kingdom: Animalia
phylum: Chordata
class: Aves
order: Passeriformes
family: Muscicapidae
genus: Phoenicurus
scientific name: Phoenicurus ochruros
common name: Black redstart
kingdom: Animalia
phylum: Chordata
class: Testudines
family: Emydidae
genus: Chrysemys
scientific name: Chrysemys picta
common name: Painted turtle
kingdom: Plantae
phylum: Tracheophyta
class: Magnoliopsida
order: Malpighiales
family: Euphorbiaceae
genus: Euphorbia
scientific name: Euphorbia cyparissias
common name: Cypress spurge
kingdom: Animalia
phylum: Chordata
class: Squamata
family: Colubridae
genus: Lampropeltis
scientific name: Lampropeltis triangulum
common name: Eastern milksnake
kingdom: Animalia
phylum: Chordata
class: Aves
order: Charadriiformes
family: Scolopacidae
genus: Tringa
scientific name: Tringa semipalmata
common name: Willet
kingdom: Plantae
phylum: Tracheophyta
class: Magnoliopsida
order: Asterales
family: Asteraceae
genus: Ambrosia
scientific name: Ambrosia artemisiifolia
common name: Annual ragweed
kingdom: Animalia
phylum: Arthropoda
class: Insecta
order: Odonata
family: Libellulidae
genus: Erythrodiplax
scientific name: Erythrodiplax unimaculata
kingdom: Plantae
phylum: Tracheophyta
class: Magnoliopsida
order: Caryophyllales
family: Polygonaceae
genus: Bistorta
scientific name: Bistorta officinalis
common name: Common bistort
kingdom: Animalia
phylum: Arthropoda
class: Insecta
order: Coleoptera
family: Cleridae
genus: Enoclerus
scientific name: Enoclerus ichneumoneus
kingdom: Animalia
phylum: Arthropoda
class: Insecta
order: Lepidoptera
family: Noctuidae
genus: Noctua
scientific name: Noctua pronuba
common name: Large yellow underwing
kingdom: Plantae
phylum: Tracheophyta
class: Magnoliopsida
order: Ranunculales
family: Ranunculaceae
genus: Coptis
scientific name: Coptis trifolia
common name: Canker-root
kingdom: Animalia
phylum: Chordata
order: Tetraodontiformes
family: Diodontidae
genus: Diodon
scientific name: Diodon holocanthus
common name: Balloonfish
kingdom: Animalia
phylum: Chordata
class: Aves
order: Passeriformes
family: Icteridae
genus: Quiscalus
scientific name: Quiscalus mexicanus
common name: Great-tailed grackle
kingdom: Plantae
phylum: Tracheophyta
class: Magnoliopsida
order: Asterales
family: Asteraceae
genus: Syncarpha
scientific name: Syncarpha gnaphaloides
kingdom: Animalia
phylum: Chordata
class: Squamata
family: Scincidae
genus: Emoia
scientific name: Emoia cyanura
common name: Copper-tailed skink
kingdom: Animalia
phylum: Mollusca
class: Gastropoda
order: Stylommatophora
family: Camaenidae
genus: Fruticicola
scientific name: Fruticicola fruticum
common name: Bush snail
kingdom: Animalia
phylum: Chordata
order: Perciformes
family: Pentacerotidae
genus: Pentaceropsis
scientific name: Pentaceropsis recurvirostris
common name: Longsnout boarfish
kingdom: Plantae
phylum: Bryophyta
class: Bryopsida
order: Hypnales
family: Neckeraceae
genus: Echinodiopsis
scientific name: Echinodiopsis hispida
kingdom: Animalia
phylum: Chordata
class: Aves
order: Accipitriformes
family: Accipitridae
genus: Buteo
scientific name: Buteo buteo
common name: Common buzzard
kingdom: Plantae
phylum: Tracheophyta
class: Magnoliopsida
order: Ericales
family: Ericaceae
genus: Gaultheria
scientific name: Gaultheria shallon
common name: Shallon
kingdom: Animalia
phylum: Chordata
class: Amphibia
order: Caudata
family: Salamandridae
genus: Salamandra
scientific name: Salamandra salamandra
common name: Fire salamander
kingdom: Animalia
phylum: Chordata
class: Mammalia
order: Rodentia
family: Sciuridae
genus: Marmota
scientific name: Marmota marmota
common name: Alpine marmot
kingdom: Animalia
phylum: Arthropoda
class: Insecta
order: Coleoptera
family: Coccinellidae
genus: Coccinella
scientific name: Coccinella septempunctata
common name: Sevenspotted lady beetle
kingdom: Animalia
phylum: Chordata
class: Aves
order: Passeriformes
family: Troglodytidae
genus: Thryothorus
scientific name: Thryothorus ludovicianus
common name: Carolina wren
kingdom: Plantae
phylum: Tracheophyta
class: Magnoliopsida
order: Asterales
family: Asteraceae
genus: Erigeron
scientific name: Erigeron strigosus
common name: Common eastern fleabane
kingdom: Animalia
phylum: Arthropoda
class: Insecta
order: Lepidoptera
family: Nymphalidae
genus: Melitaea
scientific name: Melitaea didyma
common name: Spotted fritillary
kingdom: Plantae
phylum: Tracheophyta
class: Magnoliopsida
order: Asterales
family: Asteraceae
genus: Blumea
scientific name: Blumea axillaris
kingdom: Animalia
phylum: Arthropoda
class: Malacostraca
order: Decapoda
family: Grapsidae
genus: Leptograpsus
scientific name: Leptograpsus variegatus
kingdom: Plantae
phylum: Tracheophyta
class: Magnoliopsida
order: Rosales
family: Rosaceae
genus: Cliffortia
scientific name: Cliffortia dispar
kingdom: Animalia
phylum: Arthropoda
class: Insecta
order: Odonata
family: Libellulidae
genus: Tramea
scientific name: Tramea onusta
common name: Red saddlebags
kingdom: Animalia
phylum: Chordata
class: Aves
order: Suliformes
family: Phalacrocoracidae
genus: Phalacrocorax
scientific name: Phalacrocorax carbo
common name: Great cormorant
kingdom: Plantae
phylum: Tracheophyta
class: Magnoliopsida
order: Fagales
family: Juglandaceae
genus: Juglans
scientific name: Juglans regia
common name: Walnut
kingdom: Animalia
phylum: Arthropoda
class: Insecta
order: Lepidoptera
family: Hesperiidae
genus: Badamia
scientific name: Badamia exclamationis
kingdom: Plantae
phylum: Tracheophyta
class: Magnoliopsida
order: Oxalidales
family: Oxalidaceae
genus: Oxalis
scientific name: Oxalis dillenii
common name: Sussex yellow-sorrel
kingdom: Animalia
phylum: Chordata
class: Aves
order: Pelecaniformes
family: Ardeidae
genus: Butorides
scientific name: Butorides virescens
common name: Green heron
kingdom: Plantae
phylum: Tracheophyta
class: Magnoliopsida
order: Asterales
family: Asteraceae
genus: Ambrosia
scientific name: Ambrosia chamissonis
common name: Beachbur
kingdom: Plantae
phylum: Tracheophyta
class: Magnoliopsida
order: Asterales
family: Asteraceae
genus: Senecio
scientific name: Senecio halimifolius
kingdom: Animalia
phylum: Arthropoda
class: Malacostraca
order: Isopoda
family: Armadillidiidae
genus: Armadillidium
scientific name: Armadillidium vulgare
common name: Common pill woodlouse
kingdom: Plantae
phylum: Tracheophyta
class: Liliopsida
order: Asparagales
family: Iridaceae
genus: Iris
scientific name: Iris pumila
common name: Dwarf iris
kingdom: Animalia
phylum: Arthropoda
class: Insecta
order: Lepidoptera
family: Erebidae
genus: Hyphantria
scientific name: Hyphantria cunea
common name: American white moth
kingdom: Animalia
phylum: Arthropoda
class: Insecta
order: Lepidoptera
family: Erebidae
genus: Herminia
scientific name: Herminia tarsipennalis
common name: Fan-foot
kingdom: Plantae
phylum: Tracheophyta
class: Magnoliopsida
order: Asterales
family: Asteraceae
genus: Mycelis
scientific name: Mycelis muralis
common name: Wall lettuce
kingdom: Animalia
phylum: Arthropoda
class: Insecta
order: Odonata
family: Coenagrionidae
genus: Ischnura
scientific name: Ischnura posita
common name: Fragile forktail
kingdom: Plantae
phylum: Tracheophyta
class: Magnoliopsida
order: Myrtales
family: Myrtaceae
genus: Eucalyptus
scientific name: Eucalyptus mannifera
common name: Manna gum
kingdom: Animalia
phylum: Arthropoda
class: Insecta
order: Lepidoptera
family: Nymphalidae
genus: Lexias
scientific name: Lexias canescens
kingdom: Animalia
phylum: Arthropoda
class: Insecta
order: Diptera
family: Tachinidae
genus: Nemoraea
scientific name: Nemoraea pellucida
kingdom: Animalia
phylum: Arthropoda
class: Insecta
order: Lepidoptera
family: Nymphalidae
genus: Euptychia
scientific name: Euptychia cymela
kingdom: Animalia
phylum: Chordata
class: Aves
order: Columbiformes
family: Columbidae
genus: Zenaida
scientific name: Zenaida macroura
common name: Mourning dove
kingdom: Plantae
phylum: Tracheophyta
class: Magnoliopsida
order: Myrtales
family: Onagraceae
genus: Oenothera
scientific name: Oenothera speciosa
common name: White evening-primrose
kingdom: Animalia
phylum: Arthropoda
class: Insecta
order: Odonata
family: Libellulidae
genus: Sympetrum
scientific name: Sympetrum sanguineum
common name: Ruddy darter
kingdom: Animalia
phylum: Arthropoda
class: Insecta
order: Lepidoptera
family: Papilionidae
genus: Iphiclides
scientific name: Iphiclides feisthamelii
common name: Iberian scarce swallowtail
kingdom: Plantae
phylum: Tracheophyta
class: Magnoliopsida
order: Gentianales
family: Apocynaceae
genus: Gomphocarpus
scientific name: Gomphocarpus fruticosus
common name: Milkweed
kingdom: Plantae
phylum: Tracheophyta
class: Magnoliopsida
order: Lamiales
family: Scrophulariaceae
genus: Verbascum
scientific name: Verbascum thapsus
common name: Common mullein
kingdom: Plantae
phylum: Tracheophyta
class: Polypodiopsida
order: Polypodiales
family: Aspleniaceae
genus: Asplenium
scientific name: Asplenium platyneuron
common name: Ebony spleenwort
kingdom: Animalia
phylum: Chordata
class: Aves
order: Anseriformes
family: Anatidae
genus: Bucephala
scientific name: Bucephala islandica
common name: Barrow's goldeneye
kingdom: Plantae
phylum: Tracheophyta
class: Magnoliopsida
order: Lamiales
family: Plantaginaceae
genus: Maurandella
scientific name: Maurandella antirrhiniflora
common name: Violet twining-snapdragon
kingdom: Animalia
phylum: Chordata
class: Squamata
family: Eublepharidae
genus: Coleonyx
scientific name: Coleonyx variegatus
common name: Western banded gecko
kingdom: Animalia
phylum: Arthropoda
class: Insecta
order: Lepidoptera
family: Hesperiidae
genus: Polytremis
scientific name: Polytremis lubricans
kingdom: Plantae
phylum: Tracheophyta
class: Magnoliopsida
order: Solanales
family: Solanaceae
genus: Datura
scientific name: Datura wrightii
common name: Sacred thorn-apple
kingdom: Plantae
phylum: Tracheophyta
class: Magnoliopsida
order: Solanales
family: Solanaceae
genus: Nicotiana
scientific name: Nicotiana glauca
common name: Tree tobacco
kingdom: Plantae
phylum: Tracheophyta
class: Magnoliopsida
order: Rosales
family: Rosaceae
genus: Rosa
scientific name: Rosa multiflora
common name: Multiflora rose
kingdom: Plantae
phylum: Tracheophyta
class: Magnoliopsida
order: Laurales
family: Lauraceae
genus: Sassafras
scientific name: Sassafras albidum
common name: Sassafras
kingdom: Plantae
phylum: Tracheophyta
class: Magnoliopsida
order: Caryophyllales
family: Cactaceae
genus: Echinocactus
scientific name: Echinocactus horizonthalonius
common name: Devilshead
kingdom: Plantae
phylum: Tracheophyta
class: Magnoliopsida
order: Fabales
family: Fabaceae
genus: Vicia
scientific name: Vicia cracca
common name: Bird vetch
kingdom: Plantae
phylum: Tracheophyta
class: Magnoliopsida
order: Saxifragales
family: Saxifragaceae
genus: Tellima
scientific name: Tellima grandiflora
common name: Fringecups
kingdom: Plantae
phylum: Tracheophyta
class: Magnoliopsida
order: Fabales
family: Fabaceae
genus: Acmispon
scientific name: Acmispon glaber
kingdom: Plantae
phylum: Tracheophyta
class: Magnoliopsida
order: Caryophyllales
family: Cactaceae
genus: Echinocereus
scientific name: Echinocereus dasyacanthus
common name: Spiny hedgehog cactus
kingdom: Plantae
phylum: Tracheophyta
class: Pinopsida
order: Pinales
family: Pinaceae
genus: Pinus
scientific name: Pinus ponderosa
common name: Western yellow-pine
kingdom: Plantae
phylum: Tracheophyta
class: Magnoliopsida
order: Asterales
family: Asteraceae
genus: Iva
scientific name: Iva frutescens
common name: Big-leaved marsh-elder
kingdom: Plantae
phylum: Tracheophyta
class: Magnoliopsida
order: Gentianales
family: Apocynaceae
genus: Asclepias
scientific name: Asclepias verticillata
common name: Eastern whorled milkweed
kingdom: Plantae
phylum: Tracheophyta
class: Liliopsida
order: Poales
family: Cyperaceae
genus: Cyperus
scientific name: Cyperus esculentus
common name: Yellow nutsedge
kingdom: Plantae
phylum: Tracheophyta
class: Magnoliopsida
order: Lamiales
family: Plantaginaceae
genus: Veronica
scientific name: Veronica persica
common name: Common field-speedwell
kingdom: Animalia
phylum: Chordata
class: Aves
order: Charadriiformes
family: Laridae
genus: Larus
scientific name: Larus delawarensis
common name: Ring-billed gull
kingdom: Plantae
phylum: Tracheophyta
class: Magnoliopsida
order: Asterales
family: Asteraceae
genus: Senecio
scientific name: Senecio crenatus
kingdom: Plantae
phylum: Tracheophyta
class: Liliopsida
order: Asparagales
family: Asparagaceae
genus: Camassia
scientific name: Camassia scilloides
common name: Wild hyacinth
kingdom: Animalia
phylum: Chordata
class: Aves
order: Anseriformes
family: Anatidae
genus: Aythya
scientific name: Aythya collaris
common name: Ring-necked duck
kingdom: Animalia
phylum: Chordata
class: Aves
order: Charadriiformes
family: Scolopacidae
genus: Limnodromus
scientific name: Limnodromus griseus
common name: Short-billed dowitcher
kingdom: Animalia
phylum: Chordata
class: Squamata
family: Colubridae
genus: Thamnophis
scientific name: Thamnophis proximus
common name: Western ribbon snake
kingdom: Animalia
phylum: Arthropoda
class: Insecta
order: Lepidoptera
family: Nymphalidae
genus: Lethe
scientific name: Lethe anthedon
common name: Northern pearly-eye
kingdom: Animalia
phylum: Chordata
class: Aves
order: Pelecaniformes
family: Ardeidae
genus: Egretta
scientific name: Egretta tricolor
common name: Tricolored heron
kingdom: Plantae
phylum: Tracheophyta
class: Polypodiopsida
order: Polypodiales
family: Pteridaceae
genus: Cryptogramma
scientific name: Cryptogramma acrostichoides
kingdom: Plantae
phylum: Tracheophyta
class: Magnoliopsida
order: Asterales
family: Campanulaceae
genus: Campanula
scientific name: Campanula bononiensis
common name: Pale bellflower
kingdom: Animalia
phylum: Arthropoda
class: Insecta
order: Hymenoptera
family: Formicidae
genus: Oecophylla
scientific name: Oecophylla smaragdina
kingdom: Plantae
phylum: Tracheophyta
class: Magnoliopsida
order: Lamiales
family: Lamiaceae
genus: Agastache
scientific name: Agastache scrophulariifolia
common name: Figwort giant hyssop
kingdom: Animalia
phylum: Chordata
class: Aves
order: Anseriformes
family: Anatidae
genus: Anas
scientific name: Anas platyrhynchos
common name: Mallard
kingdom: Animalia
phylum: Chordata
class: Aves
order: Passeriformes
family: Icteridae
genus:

+--

- WRITTEN INSTRUCTION -
Rewrite the material from the line holding "genus: Larus" through the line holding "genus: Aythya", inclusive, swapping "common name" for "vernacular name" wherever it occurs and leaving everything else the same.

- ANSWER TO THIS TASK -
genus: Larus
scientific name: Larus delawarensis
vernacular name: Ring-billed gull
kingdom: Plantae
phylum: Tracheophyta
class: Magnoliopsida
order: Asterales
family: Asteraceae
genus: Senecio
scientific name: Senecio crenatus
kingdom: Plantae
phylum: Tracheophyta
class: Liliopsida
order: Asparagales
family: Asparagaceae
genus: Camassia
scientific name: Camassia scilloides
vernacular name: Wild hyacinth
kingdom: Animalia
phylum: Chordata
class: Aves
order: Anseriformes
family: Anatidae
genus: Aythya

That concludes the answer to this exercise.